Doctorow dealt with this topic in his essay "Ebooks: Neither E, Nor Books." (Emphasis added)
there was a time when books were hand-printed on rare leather by monks. The only people who could read them were priests, who got a regular eyeful of the really cool cartoons the monks drew in the margins. The priests read the books aloud, in Latin (to a predominantly non-Latin-speaking audience) in cathedrals, wreathed in pricey incense that rose from censers swung by altar boys.

Then Johannes Gutenberg invented the printing press. Martin Luther turned that press into a revolution. He printed Bibles in languages that non-priests could read, and distributed them to normal people who got to read the word of God all on their own.

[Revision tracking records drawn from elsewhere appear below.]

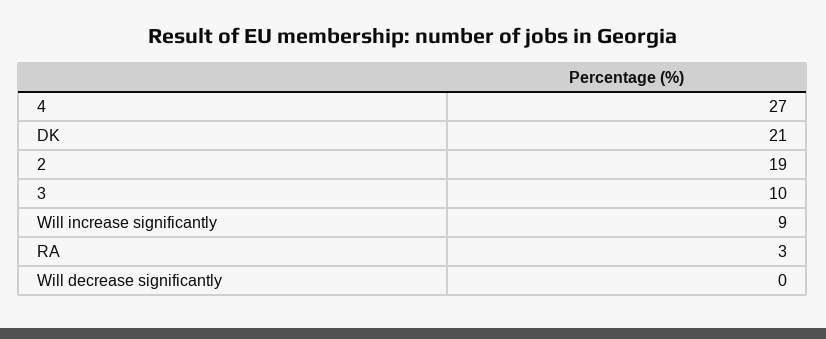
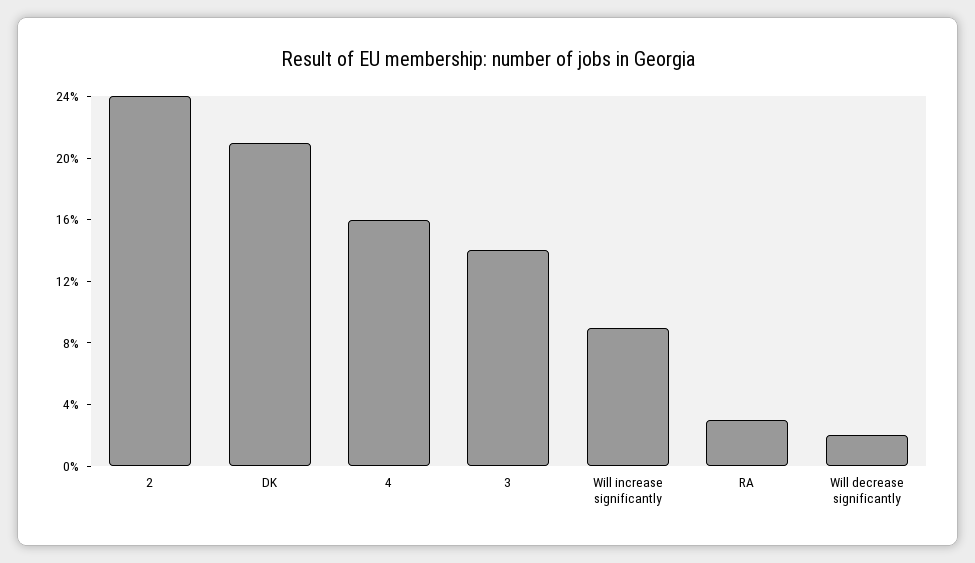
  {
-   "4": 27,
+   "4": 16,
    "DK": 21,
-   "2": 19,
+   "2": 24,
-   "3": 10,
+   "3": 14,
    "Will increase significantly": 9,
    "RA": 3,
-   "Will decrease significantly": 0
+   "Will decrease significantly": 2
  }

* Luther Bibles lacked the manufacturing quality of the
illuminated Bibles.
They were comparatively cheap and lacked the
typographical expressiveness that a really talented monk could
bring to bear when writing out the word of God

* Luther Bibles were utterly unsuited to the traditional use-case
for Bibles.
A good Bible was supposed to reinforce the authority
of the man at the pulpit. It needed heft, it needed
impressiveness, and most of all, it needed rarity.

* The user-experience of Luther Bibles sucked. There was no
incense, no altar boys, and who (apart from the priesthood) knew
that reading was so friggin' hard on the eyes?

* Luther Bibles were a lot less trustworthy than the illuminated
numbers.
Anyone with a press could run one off, subbing in any
apocryphal text he wanted -- and who knew how accurate that
translation was?
And yet... the printed versions took off, despite the lack of pretty artwork and possibility of poor content quality.

Ebooks don't need to be "better than pbooks in every way." They need to fill a niche that pbooks can't fill--and they're doing that.